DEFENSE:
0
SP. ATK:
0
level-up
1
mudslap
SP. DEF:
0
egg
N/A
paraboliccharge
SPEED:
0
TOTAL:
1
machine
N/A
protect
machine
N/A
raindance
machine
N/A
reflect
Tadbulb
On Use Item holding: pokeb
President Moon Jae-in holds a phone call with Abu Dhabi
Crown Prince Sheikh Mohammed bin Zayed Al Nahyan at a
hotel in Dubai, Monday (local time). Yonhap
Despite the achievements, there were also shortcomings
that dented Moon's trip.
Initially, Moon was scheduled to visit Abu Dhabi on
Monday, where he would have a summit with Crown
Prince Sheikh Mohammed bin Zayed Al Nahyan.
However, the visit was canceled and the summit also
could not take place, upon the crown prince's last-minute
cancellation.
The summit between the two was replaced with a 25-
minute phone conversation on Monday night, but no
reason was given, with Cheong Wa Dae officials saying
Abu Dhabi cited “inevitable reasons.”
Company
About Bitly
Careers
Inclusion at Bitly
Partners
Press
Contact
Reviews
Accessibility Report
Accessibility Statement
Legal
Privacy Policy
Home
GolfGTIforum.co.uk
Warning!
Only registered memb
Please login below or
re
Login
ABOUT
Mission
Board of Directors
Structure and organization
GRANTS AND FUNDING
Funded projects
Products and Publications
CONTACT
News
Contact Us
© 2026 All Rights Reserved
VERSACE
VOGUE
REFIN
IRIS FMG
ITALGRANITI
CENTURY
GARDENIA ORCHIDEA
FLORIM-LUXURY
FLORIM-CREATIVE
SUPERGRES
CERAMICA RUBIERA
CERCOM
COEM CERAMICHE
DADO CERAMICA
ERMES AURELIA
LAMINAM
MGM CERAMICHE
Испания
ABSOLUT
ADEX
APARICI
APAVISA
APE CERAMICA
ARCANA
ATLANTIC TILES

> [Exercise] Count the lines across the items above that contain the string "Dhabi". Reply with the number only.

> [Output for this exercise] 3